Online privacy: a continuous innovation agenda
01 June 2008
Innovation in the ICT sector has transformed how a large segment of the world's population works, communicates, learns, shops and plays. Today's online consumer benefits from unprecedented access to information and services - and most of it for free.

Thomas Myrup Kristensen, Director, EU Internet Policy, Microsoft
Online advertising is one of the main reasons why this is possible. Simply stated, the Internet would not be the extraordinarily diverse and useful medium it has become without advertising. This is because an important aspect of the Internet is the personalised experience it provides for users. To achieve this, businesses sometimes collect information relating to individual computers in order to provide Internet users with both free content and advertising tailored to their specific interests, particularly as expressed in the search terms they use to locate content. Although this enables great benefits, it may also cause consumer anxiety: many people feel uncomfortable that their online activities may be tracked and stored, including search terms and sometimes even the words they use in e-mails. This obviously undermines their confidence in the privacy of the wonderful new world of the Internet.
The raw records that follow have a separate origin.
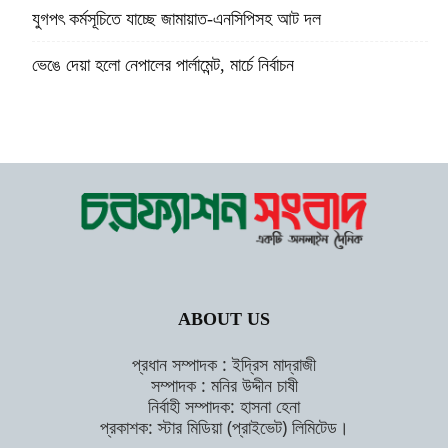
যুগপৎ কর্মসূচিতে যাচ্ছে জামায়াত-এনসিপিসহ আট দল
ভেঙে দেয়া হলো নেপালের পার্লামেন্ট, মার্চে নির্বাচন
ABOUT US
প্রধান সম্পাদক : ইদ্রিস মাদ্রাজী
সম্পাদক : মনির উদ্দীন চাষী
নির্বাহী সম্পাদক: হাসনা হেনা
প্রকাশক: স্টার মিডিয়া (প্রাইভেট) লিমিটেড।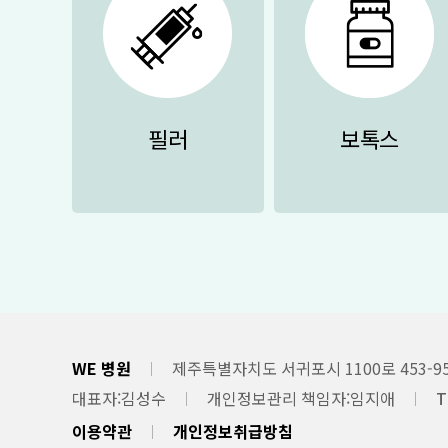
필러
보톡스
WE 병원
제주특별자치도 서귀포시 1100로 453-9
대표자
김성수
개인정보관리 책임자
임지애
T
이용약관
개인정보취급방침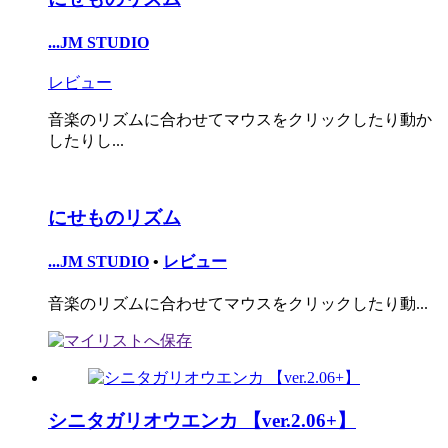
...JM STUDIO
レビュー
音楽のリズムに合わせてマウスをクリックしたり動か
したりし...
にせものリズム
...JM STUDIO
•
レビュー
音楽のリズムに合わせてマウスをクリックしたり動...
シニタガリオウエンカ 【ver.2.06+】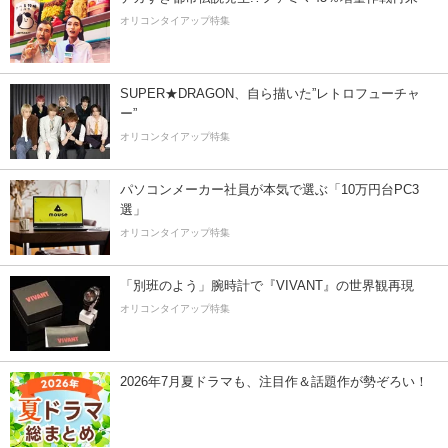
オリコンタイアップ特集
SUPER★DRAGON、自ら描いた”レトロフューチャ
ー”
オリコンタイアップ特集
パソコンメーカー社員が本気で選ぶ「10万円台PC3
選」
オリコンタイアップ特集
「別班のよう」腕時計で『VIVANT』の世界観再現
オリコンタイアップ特集
2026年7月夏ドラマも、注目作＆話題作が勢ぞろい！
That is why Microsoft is working to create a ‘new climate of confidence' in the Internet by empowering consumers with the knowledge and tools they need to take privacy protection into their own hands; build privacy-consciousness into the very way it runs the business; taking the lead with industry and governments to create greater protections for internet privacy; and helping safeguard the Internet with innovative technologies.
Thomas Myrup Kristensen, Director, EU Internet Policy at Microsoft, explains what this means in practice. “Microsoft was one of the first companies to appoint a Chief Privacy Officer, an action taken nearly a decade ago, and currently employs over 40 people who focus on privacy full-time, and another 390 people who focus on it as a part of their jobs. They help to ensure that privacy policies and guidelines are adhered to, and that customer privacy and data protection are systematically incorporated into the development and deployment of Microsoft's products and services,” he says.
About six years ago, Microsoft launched the Trustworthy Computing Initiative, which made improving security, privacy, reliability and business practices a central focus when developing software and services at Microsoft. “A key element of this Initiative is a process called the Security Development Lifecycle, which is a rigorous development process that every piece of packaged and online software goes through to ensure that our products are ‘secure by design, secure by default and secure in deployment',” says Thomas Myrup Kristensen. This process includes the Microsoft Privacy Standards for Development, which establishes a set of rules and guidelines to help ensure that privacy considerations are dealt with from the outset of software development. (For further information see www.microsoft.com/twc.)
“When it comes to search and online advertising, our efforts are based on five basic principles which aim to frame the three key concepts that should be part of every privacy policy and guideline: transparency, consent and security,” says Thomas Myrup Kristensen. “Microsoft's privacy principles for search and online advertising reinforce our company-wide commitment to being transparent about, and giving customers more control over, the information used to personalise their online search experience.”
The principles outline Microsoft's worldwide policies on the retention of search data. An important part of this is the commitment to make all Live Search query data anonymous after 18 months. This is done by permanently removing all crosssession identifiers, including the entirety of a device's IP address (a number that is assigned to a computer when it accesses the Internet).
Microsoft's privacy principles also spell out how the company works to make sure that customers' information remains safe. “We have designed our online advertising platform to only use data for ad targeting that does not personally and directly identify individual users. For example, Microsoft does not scan e-mails for advertising purposes and we store search terms separately from account information – such as names and e-mail addresses that personally and directly identify an individual,” says Thomas Myrup Kristensen. The comprehensive list of Microsoft's principles can be found at http://www.microsoft.com/privacy.
The bottom line is this: data protection is a continuous journey, not a single destination. Protecting privacy is a core value of Microsoft's culture, and the company is committed to continuous innovation to bring the benefits of transparency, consent and security to the protection of consumers' data and privacy online.